Tuesday 24 June, 2008 (U.S time)
At Peter Sarandinaki's request:
See: http://www.itar-tass.com/eng/level2.html?NewsID=12807470&PageNum=0Tests confirm belonging of Yekaterinburg remains to royal familyMOSCOW, June 24 (Itar-Tass) -- A number of tests have confirmed that human remains found near Yekaterinburg last July might belong to Crown Prince Alexy and his sister, Grand Duchess Maria, Russian Prosecutor General’s Office Investigation Committee spokesman Vladimir Markin told Itar-Tass.
Detectives are analyzing results of the examinations done at laboratories of Russia, the United States and Austria and will post them in the second half of July, he said.
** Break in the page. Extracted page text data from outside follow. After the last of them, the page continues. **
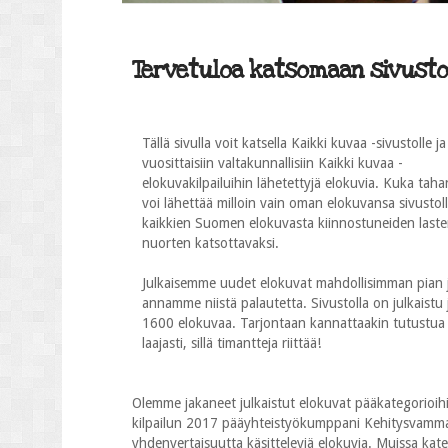
Tervetuloa katsomaan sivustol
Tällä sivulla voit katsella Kaikki kuvaa -sivustolle ja
vuosittaisiin valtakunnallisiin Kaikki kuvaa -
elokuvakilpailuihin lähetettyjä elokuvia. Kuka taha
voi lähettää milloin vain oman elokuvansa sivustol
kaikkien Suomen elokuvasta kiinnostuneiden laste
nuorten katsottavaksi.
Julkaisemme uudet elokuvat mahdollisimman pian 
annamme niistä palautetta. Sivustolla on julkaistu j
1600 elokuvaa. Tarjontaan kannattaakin tutustua
laajasti, sillä timantteja riittää!
Olemme jakaneet julkaistut elokuvat pääkategorioihi
kilpailun 2017 pääyhteistyökumppani Kehitysvammalii
yhdenvertaisuutta käsitteleviä elokuvia. Muissa katego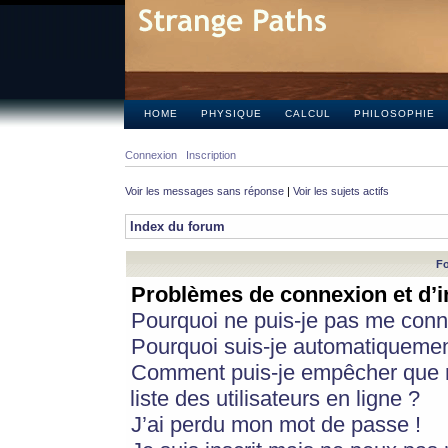
HOME
PHYSIQUE
CALCUL
PHILOSOPHIE
Connexion
Inscription
Voir les messages sans réponse
|
Voir les sujets actifs
Index du forum
Fo
Problèmes de connexion et d’i
Pourquoi ne puis-je pas me conn
Pourquoi suis-je automatiqueme
Comment puis-je empêcher que m
liste des utilisateurs en ligne ?
J’ai perdu mon mot de passe !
“The Sverdlovsk regional forensic bureau led by N. Nevolin conducted identification tests with the assistance of leading experts,” Markin said. “Three independent teams of experts examined remains, which presumably belong to Emperor Nicholas II and Empress Alexandra Fyodorovna, and bone fragments from the grave unearthed in 2007,” he said.
“Genetic tests were made by the chief of the laboratory chief of the Russian Academy of Sciences’ Vavilov Genetics Institute and the DNA laboratory of the U.S. Massachusetts University Prof. Rogayev [Doctor of Biology]. He conducted unique tests on the remains found in 2007 from November 2007 through May 2008,” Markin said.
“In addition, genetic tests were made at the DNA laboratory of the U.S. Armed Forces [led by Michael Cobble] with the assistance of experts from the Sverdlovsk regional forensic bureau T. Tsitovich and N. Bandurenko, as well as at the DNA laboratory of the Innsbruck Forensic Institute [Austria] with the assistance of Yekaterinburg experts Y. Vylegzhanina and Y. Trynova in May 2008,” he said.
“All the aforesaid researchers found male and female DNA and made mitochondrial and nuclear DNA tests,” Markin said.
“Russian State Archives Director Dr. Mironenko is supervising a historical examination. His team is made up of leading historians and archivists. This far, the examination shows that the remains belong to the Russian royal family,” he said.
“All the historical documents related to the execution and the burial of the royal family have been studied. Neither Soviet documents nor files of N. Sokolov [a representative of the White Movement who investigated the royal family’s execution] contradict the theory that bodies of the royal family members and servants were buried at the 184th kilometer,” Markin said.
“Detectives considered the possibility that the bodies might have belonged to victims of political repressions of 1917-1950s or criminal offenses. No confirmation was found. There were no burials of political repression victims in that area. There was no simultaneous disappearance of a boy and a girl [of that age] in that area over the past 40 years either,” he said.